Items from a dataset
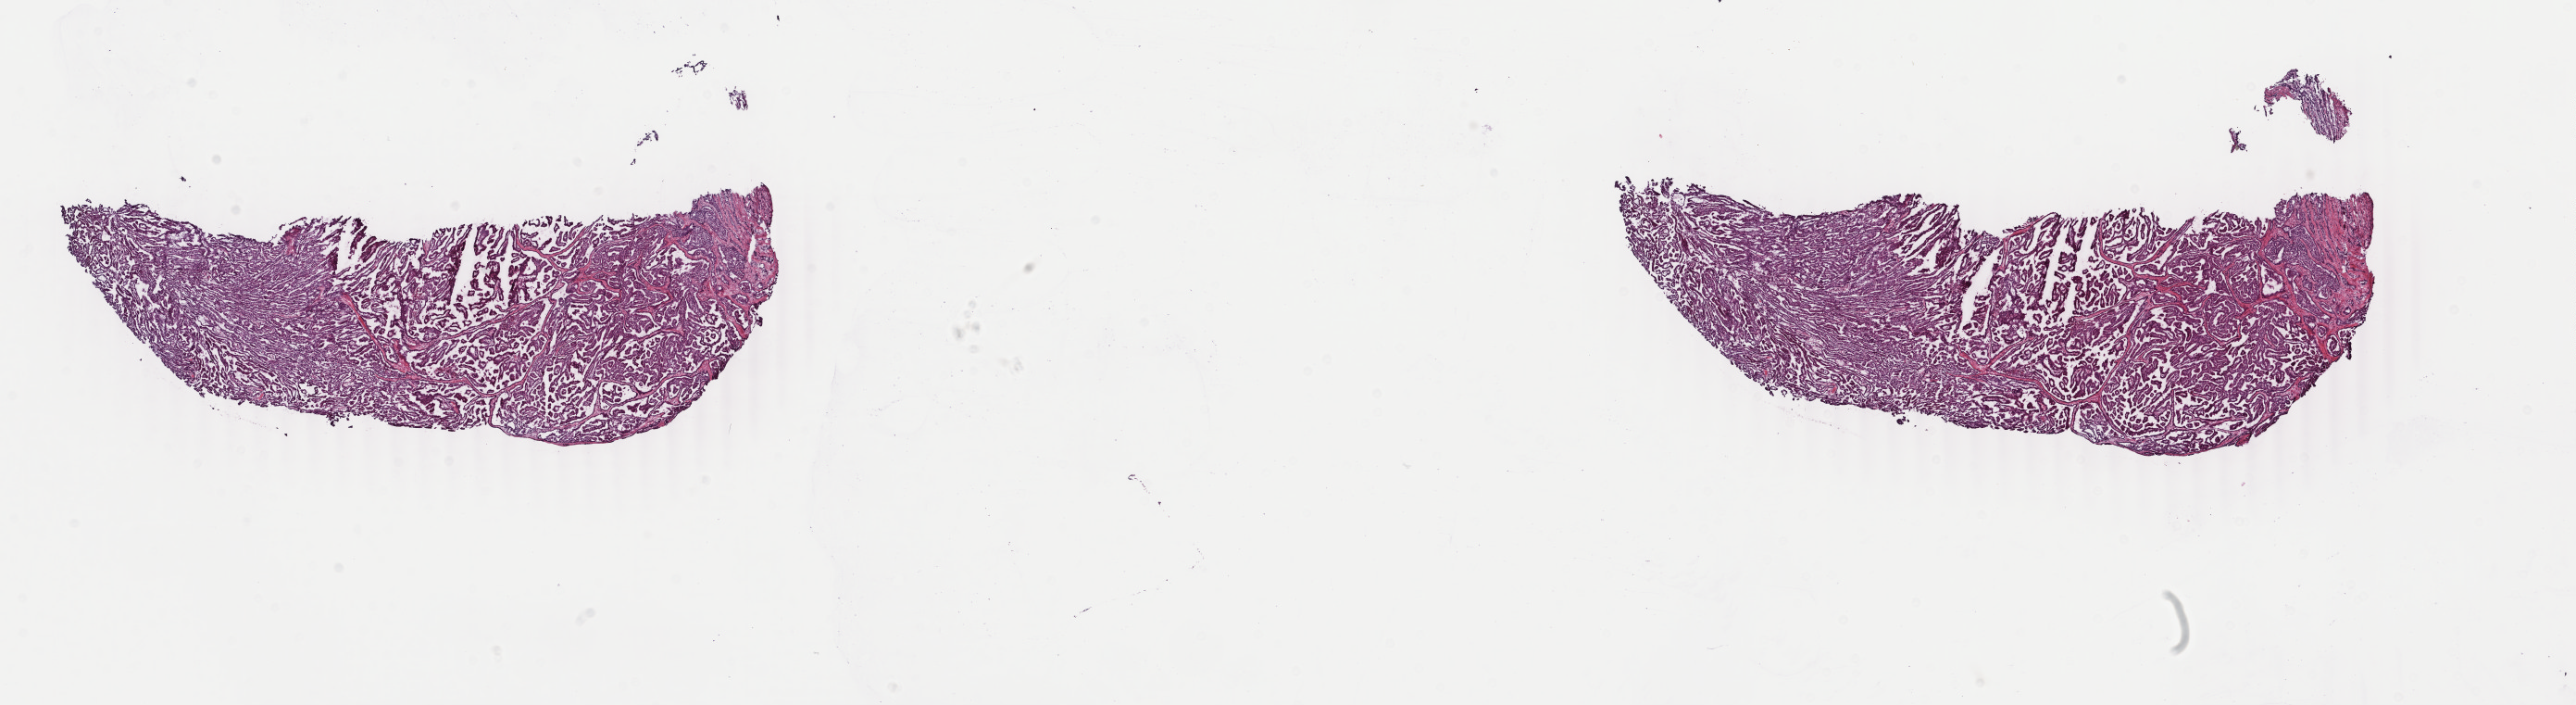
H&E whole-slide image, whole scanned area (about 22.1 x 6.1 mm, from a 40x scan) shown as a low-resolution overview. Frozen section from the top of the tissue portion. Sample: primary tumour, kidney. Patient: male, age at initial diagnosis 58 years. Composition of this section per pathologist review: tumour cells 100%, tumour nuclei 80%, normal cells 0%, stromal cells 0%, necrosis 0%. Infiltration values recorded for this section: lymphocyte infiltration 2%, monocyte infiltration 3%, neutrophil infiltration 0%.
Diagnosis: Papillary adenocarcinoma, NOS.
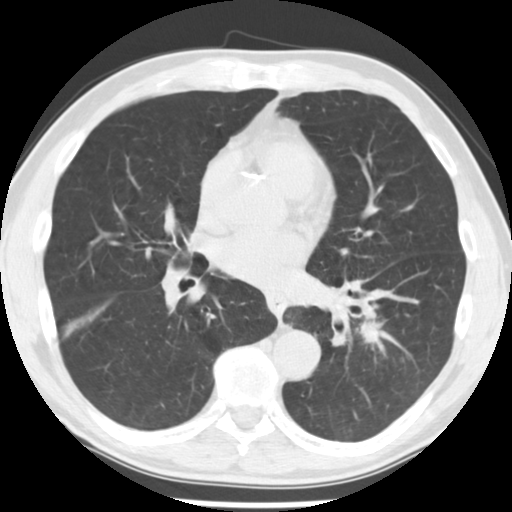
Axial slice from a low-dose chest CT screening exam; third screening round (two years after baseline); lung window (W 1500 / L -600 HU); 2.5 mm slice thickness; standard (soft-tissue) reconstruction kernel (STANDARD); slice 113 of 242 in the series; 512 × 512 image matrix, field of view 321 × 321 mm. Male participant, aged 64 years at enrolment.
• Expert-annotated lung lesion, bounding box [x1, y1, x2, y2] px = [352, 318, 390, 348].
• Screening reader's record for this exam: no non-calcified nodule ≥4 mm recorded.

● **WORK ORDER**: All pictures are to be skipped; the lines from the first line of the records through the line containing "Diagnosis: Papillary adenocarcinoma, NOS." are to be repeated exactly, both ends included.

● **ANSWER BOX**:
H&E whole-slide image, whole scanned area (about 22.1 x 6.1 mm, from a 40x scan) shown as a low-resolution overview. Frozen section from the top of the tissue portion. Sample: primary tumour, kidney. Patient: male, age at initial diagnosis 58 years. Composition of this section per pathologist review: tumour cells 100%, tumour nuclei 80%, normal cells 0%, stromal cells 0%, necrosis 0%. Infiltration values recorded for this section: lymphocyte infiltration 2%, monocyte infiltration 3%, neutrophil infiltration 0%.
Diagnosis: Papillary adenocarcinoma, NOS.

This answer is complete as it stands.